INVESTIGADORES
BOSCAINI Alberto
congresos y reuniones científicas
Título:
Phylogeny and heterochronic changes of extant and extinct lynxes
Autor/es:
BOSCAINI, ALBERTO; MADURELL-MALAPEIRA, JOAN
Lugar:
Trento
Reunión:
Congreso; XXXIII Congress of the Willi Hennig Society; 2014
Institución organizadora:
MUSE: Museo delle Scienze di Trento
Resumen:
Fossil remains ascribable to the genus Lynx are quite common in the Plio-Pleistocene sites of the northern hemisphere, above all in Europe and eastern Asia, being a quite ubiquitous presence in the faunal lists of the related deposits. However many aspects of their evolutionary history remain unclear, starting from their own ingroup phylogeny. This is ascribable to many causes, proposed in the past by many authors as: the scarcity of well preserved fossils, the recent and quick divergence of the extant lineages (that impedes well-defined molecular studies), their extreme adaptability and "plasticity" of their body size, difficulties in defining reliable morphological diagnostic features (and observable in the fossil record) and dubious taxonomic attributions. In recent times a special attention has been directed on this group of felids, in the effort of clarifying these obscure points, and in the last decade many studies on extant and fossil lynxes have been conducted on south-western European material.
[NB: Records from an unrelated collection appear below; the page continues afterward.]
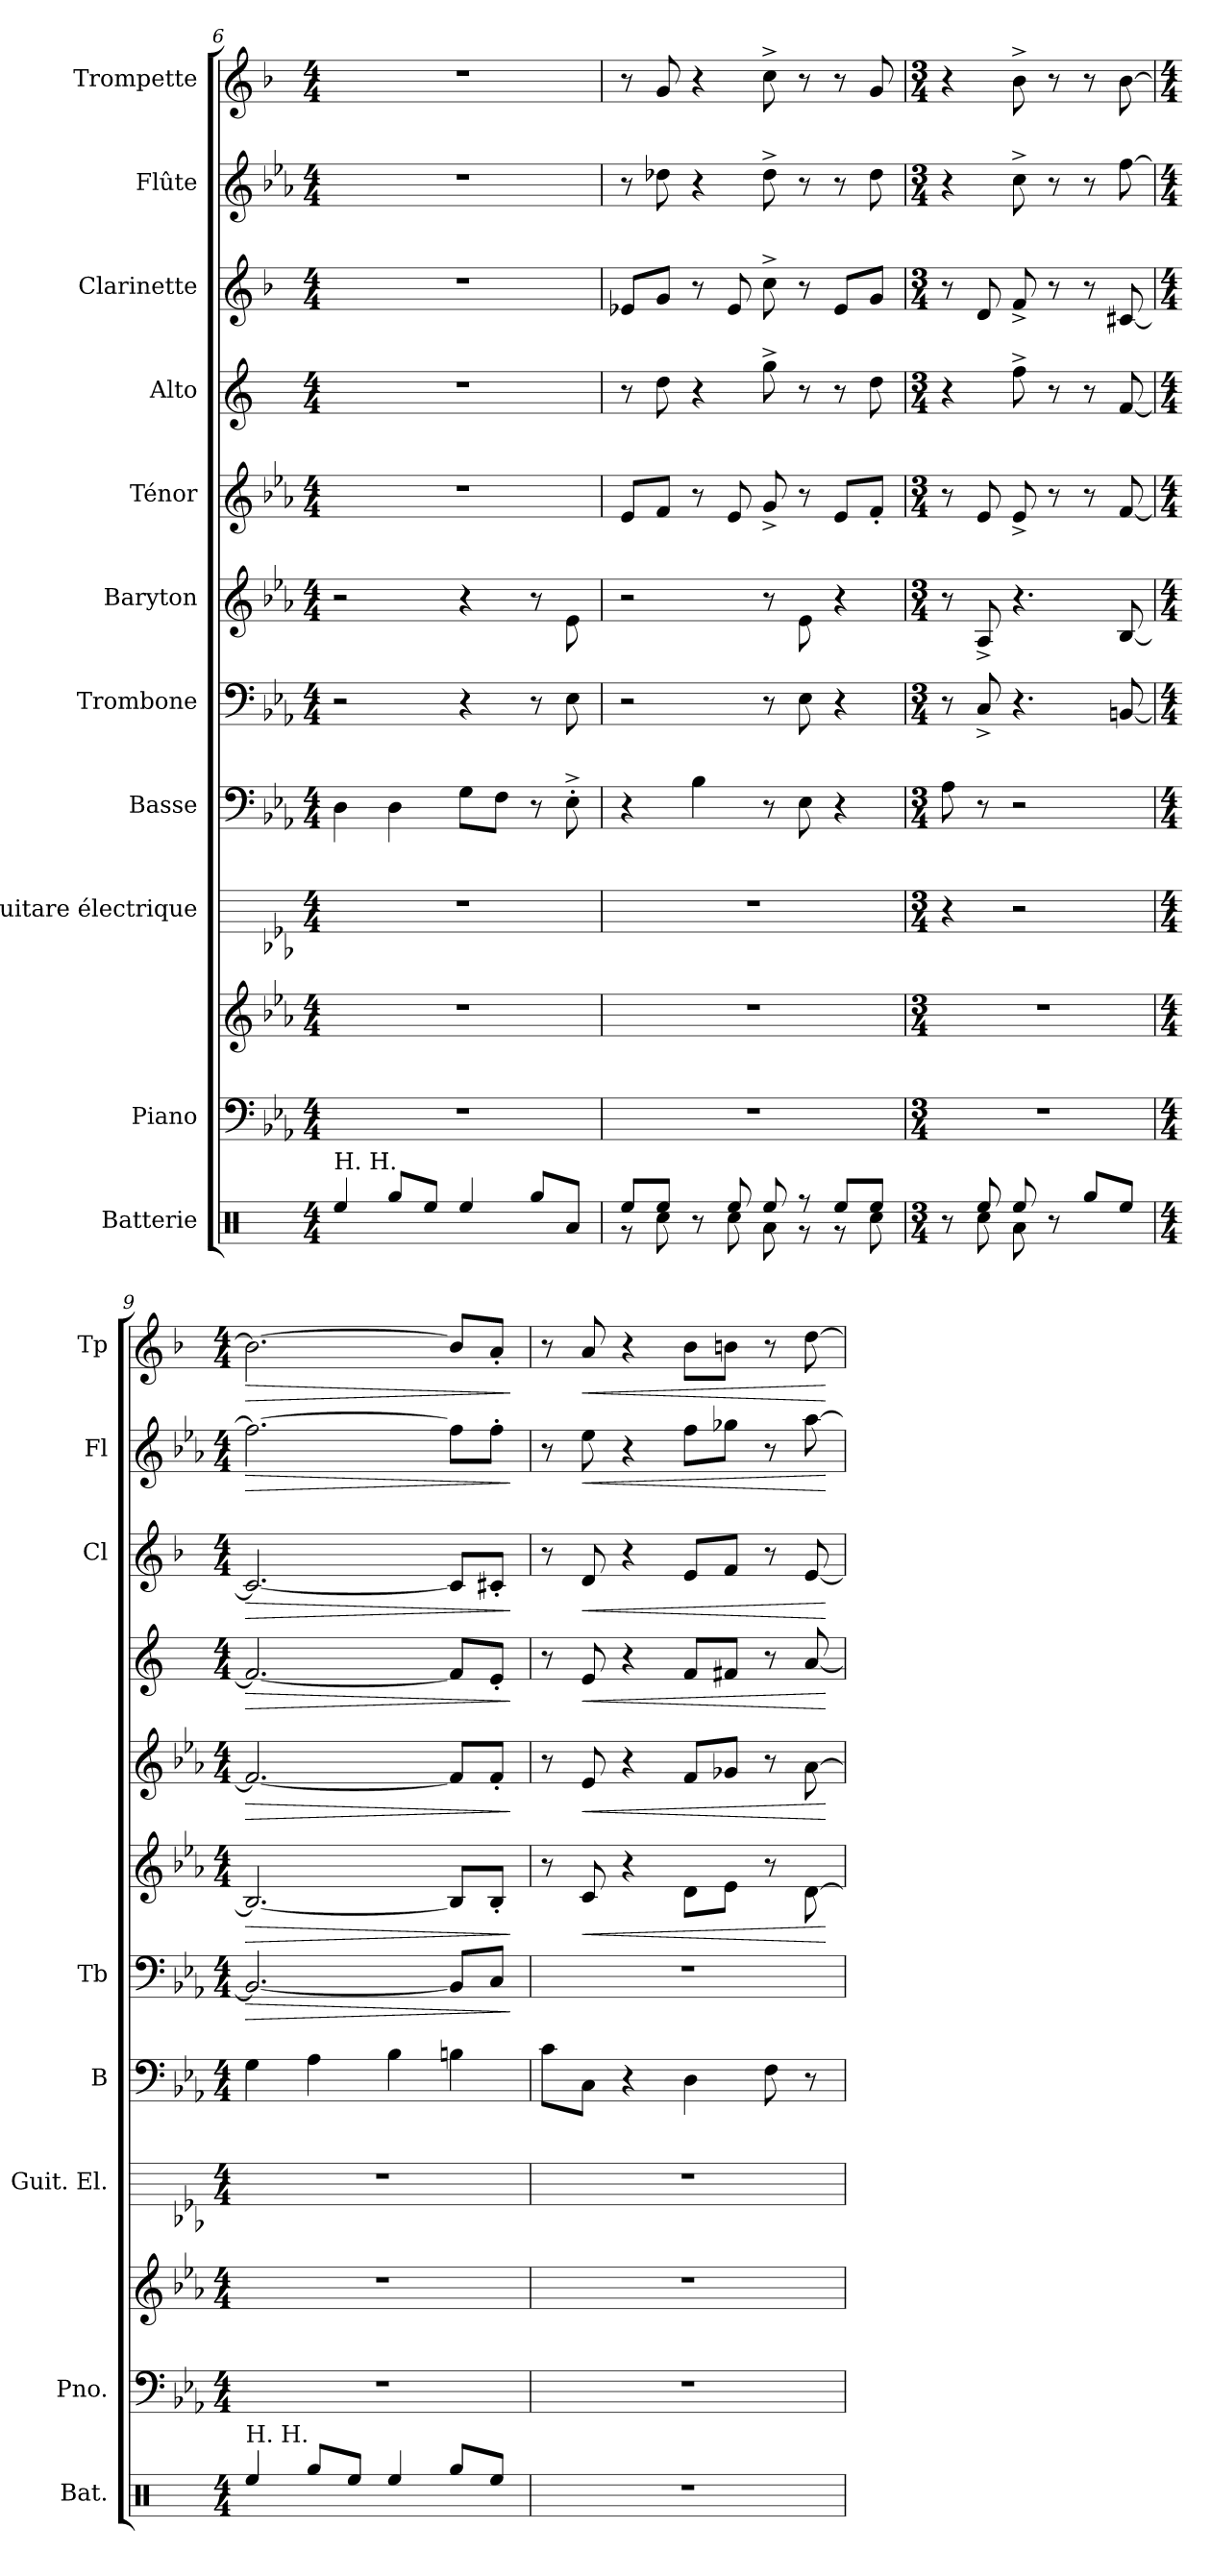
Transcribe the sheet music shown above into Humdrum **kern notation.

**kern	**kern	**kern	**kern	**kern	**kern	**dynam	**kern	**dynam	**kern	**dynam	**kern	**dynam	**kern	**dynam	**kern	**dynam	**kern	**dynam
*part11	*part10	*part10	*part9	*part8	*part7	*part7	*part6	*part6	*part5	*part5	*part4	*part4	*part3	*part3	*part2	*part2	*part1	*part1
*staff12	*staff11	*staff10	*staff9	*staff8	*staff7	*staff7	*staff6	*staff6	*staff5	*staff5	*staff4	*staff4	*staff3	*staff3	*staff2	*staff2	*staff1	*staff1
*I"Batterie	*I"Piano	*	*I"Guitare électrique	*I"Basse	*I"Trombone	*	*I"Baryton	*	*I"Ténor	*	*I"Alto	*	*I"Clarinette	*	*I"Flûte	*	*I"Trompette	*
*I'Bat.	*I'Pno.	*	*I'Guit. El.	*I'B	*I'Tb	*	*	*	*	*	*	*	*I'Cl	*	*I'Fl	*	*I'Tp	*
*clefX	*clefF4	*clefG2	*	*clefF4	*clefF4	*	*clefG2	*	*clefG2	*	*clefG2	*	*clefG2	*	*clefG2	*	*clefG2	*
*	*	*	*	*ITrd7c12	*	*	*ITrd12c21	*	*ITrd8c14	*	*ITrd5c9	*	*ITrd1c2	*	*	*	*ITrd1c2	*
*k[]	*k[b-e-a-]	*k[b-e-a-]	*k[b-e-a-]	*k[b-e-a-]	*k[b-e-a-]	*	*k[b-e-a-]	*	*k[b-e-a-]	*	*k[b-e-a-]	*	*k[b-e-a-]	*	*k[b-e-a-]	*	*k[b-e-a-]	*
*M4/4	*M4/4	*M4/4	*M4/4	*M4/4	*M4/4	*	*M4/4	*	*M4/4	*	*M4/4	*	*M4/4	*	*M4/4	*	*M4/4	*
=6	=6	=6	=6	=6	=6	=6	=6	=6	=6	=6	=6	=6	=6	=6	=6	=6	=6	=6
!LO:TX:a:t=H. H.	!	!	!	!	!	!	!	!	!	!	!	!	!	!	!	!	!	!
4Ree/	1r	1r	1r	4DD\	2r	.	2r	.	1r	.	1r	.	1r	.	1r	.	1r	.
8Rgg/L	.	.	.	4DD\	.	.	.	.	.	.	.	.	.	.	.	.	.	.
8Ree/J	.	.	.	.	.	.	.	.	.	.	.	.	.	.	.	.	.	.
4Ree/	.	.	.	8GG\L	4r	.	4r	.	.	.	.	.	.	.	.	.	.	.
.	.	.	.	8FF\J	.	.	.	.	.	.	.	.	.	.	.	.	.	.
8Rgg/L	.	.	.	8r	8r	.	8r	.	.	.	.	.	.	.	.	.	.	.
8Ra/J	.	.	.	8EE-'^\	8E-\	.	8E-\	.	.	.	.	.	.	.	.	.	.	.
=7	=7	=7	=7	=7	=7	=7	=7	=7	=7	=7	=7	=7	=7	=7	=7	=7	=7	=7
*^	*	*	*	*	*	*	*	*	*	*	*	*	*	*	*	*	*	*
8Ree/L	8r	1r	1r	1r	4r	2r	.	2r	.	8E-/L	.	8r	.	8d-X/L	.	8r	.	8r	.
8Ree/J	8Rcc\	.	.	.	.	.	.	.	.	8F/J	.	8f\	.	8f/J	.	8dd-X\	.	8f/	.
8r	8ryy	.	.	.	4BB-\	.	.	.	.	8r	.	4r	.	8r	.	4r	.	4r	.
8Ree/	8Rcc\	.	.	.	.	.	.	.	.	8E-/	.	.	.	8d-/	.	.	.	.	.
8Ree/	8Ra\	.	.	.	8r	8r	.	8r	.	8G^/	.	8b-^\	.	8b-^\	.	8dd-^\	.	8b-^\	.
8r	8r	.	.	.	8EE-\	8E-\	.	8E-\	.	8r	.	8r	.	8r	.	8r	.	8r	.
8Ree/L	8r	.	.	.	4r	4r	.	4r	.	8E-/L	.	8r	.	8d-/L	.	8r	.	8r	.
8Ree/J	8Rcc\	.	.	.	.	.	.	.	.	8F'/J	.	8f\	.	8f/J	.	8dd-\	.	8f/	.
=8	=8	=8	=8	=8	=8	=8	=8	=8	=8	=8	=8	=8	=8	=8	=8	=8	=8	=8	=8
*M3/4	*	*M3/4	*M3/4	*M3/4	*M3/4	*M3/4	*	*M3/4	*	*M3/4	*	*M3/4	*	*M3/4	*	*M3/4	*	*M3/4	*
8r	8ryy	2.r	2.r	4r	8AA-\	8r	.	8r	.	8r	.	4r	.	8r	.	4r	.	4r	.
8Ree/	8Rcc\	.	.	.	8r	8C^/	.	8AA-^/	.	8E-/	.	.	.	8c/	.	.	.	.	.
8Ree/	8Ra\	.	.	2r	2r	4.r	.	4.r	.	8E-^/	.	8a-^\	.	8e-^/	.	8cc^\	.	8a-^\	.
8r	4.ryy	.	.	.	.	.	.	.	.	8r	.	8r	.	8r	.	8r	.	8r	.
8Rgg/L	.	.	.	.	.	.	.	.	.	8r	.	8r	.	8r	.	8r	.	8r	.
8Ree/J	.	.	.	.	.	[8BBn/	.	[8BB-/	.	[8F/	.	[8A-/	.	[8Bn/	.	[8ff\	.	[8a-\	.
*v	*v	*	*	*	*	*	*	*	*	*	*	*	*	*	*	*	*	*	*
!!LO:PB:g=z
=9	=9	=9	=9	=9	=9	=9	=9	=9	=9	=9	=9	=9	=9	=9	=9	=9	=9	=9
*M4/4	*M4/4	*M4/4	*M4/4	*M4/4	*M4/4	*	*M4/4	*	*M4/4	*	*M4/4	*	*M4/4	*	*M4/4	*	*M4/4	*
!LO:TX:a:t=H. H.	!	!	!	!	!	!	!	!	!	!	!	!	!	!	!	!	!	!
!	!	!	!	!	!	!LO:HP:b	!	!LO:HP:b	!	!LO:HP:b	!	!LO:HP:b	!	!LO:HP:b	!	!LO:HP:b	!	!LO:HP:b
4Ree/	1r	1r	1r	4GG\	2.BB/_	>	2.BB-/_	>	2.F/_	>	2.A-/_	>	2.B/_	>	2.ff\_	>	2.a-\_	>
8Rgg/L	.	.	.	4AA-\	.	.	.	.	.	.	.	.	.	.	.	.	.	.
8Ree/J	.	.	.	.	.	.	.	.	.	.	.	.	.	.	.	.	.	.
4Ree/	.	.	.	4BB-\	.	.	.	.	.	.	.	.	.	.	.	.	.	.
8Rgg/L	.	.	.	4BBn\	8BB/L]	.	8BB-/L]	.	8F/L]	.	8A-/L]	.	8B/L]	.	8ff\L]	.	8a-/L]	.
8Ree/J	.	.	.	.	8C/J	.	8BB-'/J	.	8F'/J	.	8G'/J	.	8Bn'/J	.	8ff'\J	.	8g'/J	.
.	.	.	.	.	.	]	.	]	.	]	.	]	.	]	.	]	.	]
=10	=10	=10	=10	=10	=10	=10	=10	=10	=10	=10	=10	=10	=10	=10	=10	=10	=10	=10
1r	1r	1r	1r	8C\L	1r	.	8r	.	8r	.	8r	.	8r	.	8r	.	8r	.
!	!	!	!	!	!	!	!	!LO:HP:b	!	!LO:HP:b	!	!LO:HP:b	!	!LO:HP:b	!	!LO:HP:b	!	!LO:HP:b
.	.	.	.	8CC\J	.	.	8C/	<	8E-/	<	8G/	<	8c/	<	8ee-\	<	8g/	<
.	.	.	.	4r	.	.	4r	.	4r	.	4r	.	4r	.	4r	.	4r	.
.	.	.	.	4DD\	.	.	8D\L	.	8F/L	.	8A-/L	.	8d/L	.	8ff\L	.	8a-\L	.
.	.	.	.	.	.	.	8E-\J	.	8G-X/J	.	8An/J	.	8e-/J	.	8gg-X\J	.	8an\J	.
.	.	.	.	8FF\	.	.	8r	.	8r	.	8r	.	8r	.	8r	.	8r	.
.	.	.	.	8r	.	.	[8D\	.	[8A-\	.	[8c/	.	[8d/	.	[8aa-\	.	[8cc\	.
.	.	.	.	.	.	.	.	[	.	[	.	[	.	[	.	[	.	[
=	=	=	=	=	=	=	=	=	=	=	=	=	=	=	=	=	=	=
*-	*-	*-	*-	*-	*-	*-	*-	*-	*-	*-	*-	*-	*-	*-	*-	*-	*-	*-
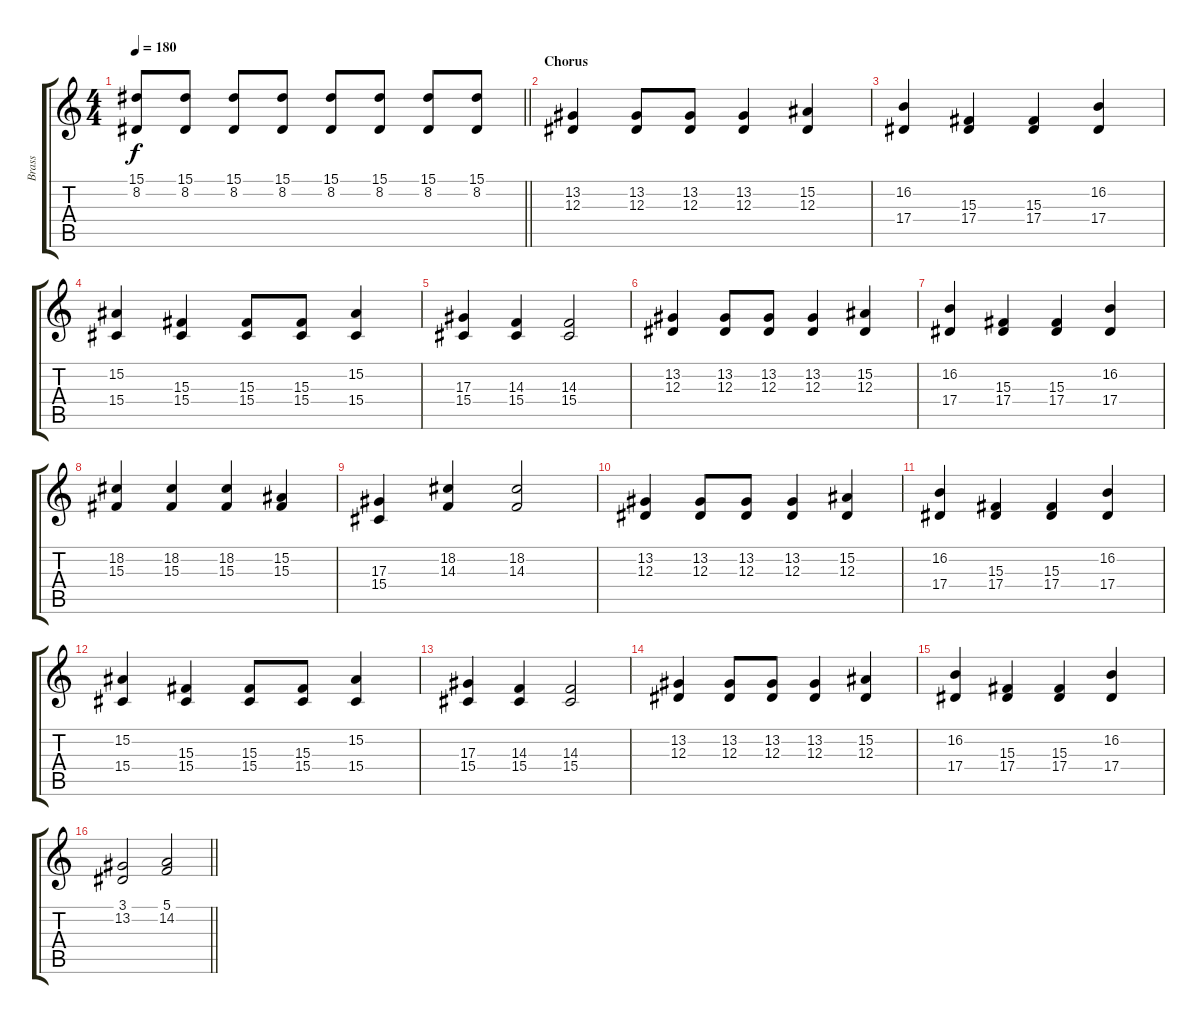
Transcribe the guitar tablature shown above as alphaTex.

\track ("Brass" "Brass") {instrument brasssection}
\staff {score tabs}
\tuning (C4 G3 Eb3 Bb2 F2 C2) {hide}
\ts (4 4)
\tempo 180
\clef g2
\barLineRight lightlight
\ks c
(15.1 8.2).8{dy f} (15.1 8.2).8 (15.1 8.2).8 (15.1 8.2).8 (15.1 8.2).8 (15.1 8.2).8 (15.1 8.2).8 (15.1 8.2).8 |
\section ("" "Chorus")
(13.2 12.3).4 (13.2 12.3).8 (13.2 12.3).8 (13.2 12.3).4 (15.2 12.3).4 |
(16.2 17.4).4 (15.3 17.4).4 (15.3 17.4).4 (16.2 17.4).4 |
(15.2 15.4).4 (15.3 15.4).4 (15.3 15.4).8 (15.3 15.4).8 (15.2 15.4).4 |
(17.3 15.4).4 (14.3 15.4).4 (14.3 15.4).2 |
(13.2 12.3).4 (13.2 12.3).8 (13.2 12.3).8 (13.2 12.3).4 (15.2 12.3).4 |
(16.2 17.4).4 (15.3 17.4).4 (15.3 17.4).4 (16.2 17.4).4 |
(18.2 15.3).4 (18.2 15.3).4 (18.2 15.3).4 (15.2 15.3).4 |
(17.3 15.4).4 (18.2 14.3).4 (18.2 14.3).2 |
(13.2 12.3).4 (13.2 12.3).8 (13.2 12.3).8 (13.2 12.3).4 (15.2 12.3).4 |
(16.2 17.4).4 (15.3 17.4).4 (15.3 17.4).4 (16.2 17.4).4 |
(15.2 15.4).4 (15.3 15.4).4 (15.3 15.4).8 (15.3 15.4).8 (15.2 15.4).4 |
(17.3 15.4).4 (14.3 15.4).4 (14.3 15.4).2 |
(13.2 12.3).4 (13.2 12.3).8 (13.2 12.3).8 (13.2 12.3).4 (15.2 12.3).4 |
(16.2 17.4).4 (15.3 17.4).4 (15.3 17.4).4 (16.2 17.4).4 |
\barLineRight lightlight
(3.1 13.2).2 (5.1 14.2).2
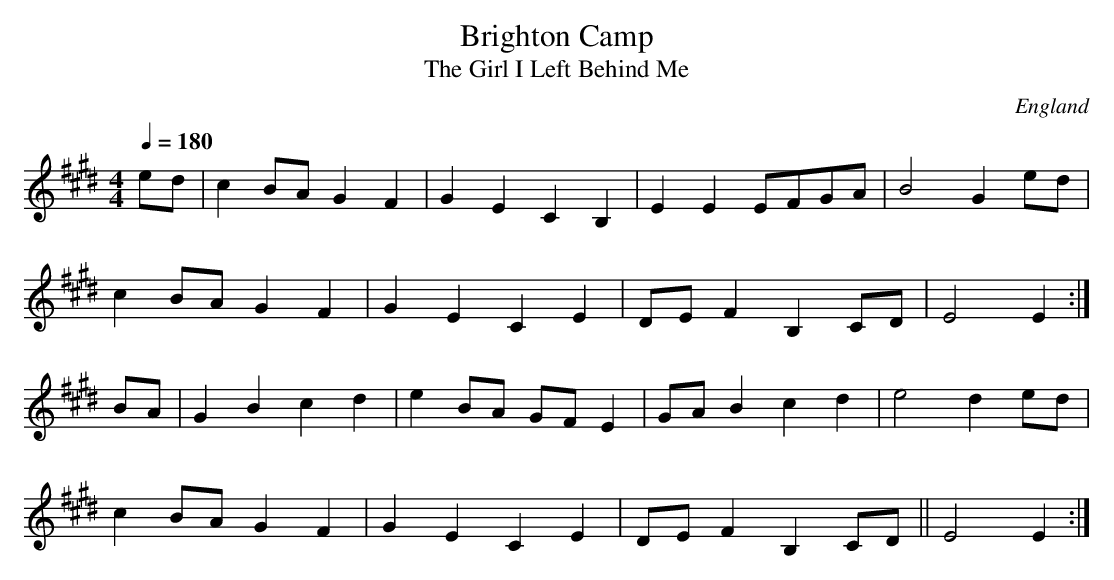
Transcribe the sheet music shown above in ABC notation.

X:1
T:Brighton Camp
T:The Girl I Left Behind Me
O:England
M:4/4
L:1/8
Q:1/4=180
K:Emaj
ed| c2BA G2F2 | G2E2C2B,2 | E2E2EFGA | B4G2ed|
c2BA G2F2 | G2E2C2E2 | DE F2B,2CD| E4E2:|
BA | G2B2 c2d2 | e2BA GF E2 |\
GA B2 c2d2 | e4 d2ed|
c2BA G2F2 | G2E2C2E2 | DE F2B,2CD || E4E2 :|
New findings ascribable to the species Lynx pardinus, attest the presence of this species in the Iberian Peninsula at 1.5 Ma, pushing back its origins in the late Early Pleistocene, and opened the way to a phylogenetic study based on morphological characters where particular attention has been paid to the heterochronic changes, as a key to understand the branch splitting events. Even if the long-lived Lynx issiodorensis remains the pivotal point in the evolution of the whole genus, Lynx pardinus appeared to be more related with the first small-sized forms of Lynx issiodorensis, and Lynx spelaeus not to be engaged in the evolutionary lineage of the iberian lynx. Cladistics combined with the study of the heterochronic (neotenic) changes casts new light on the genus Lynx´s phylogeny.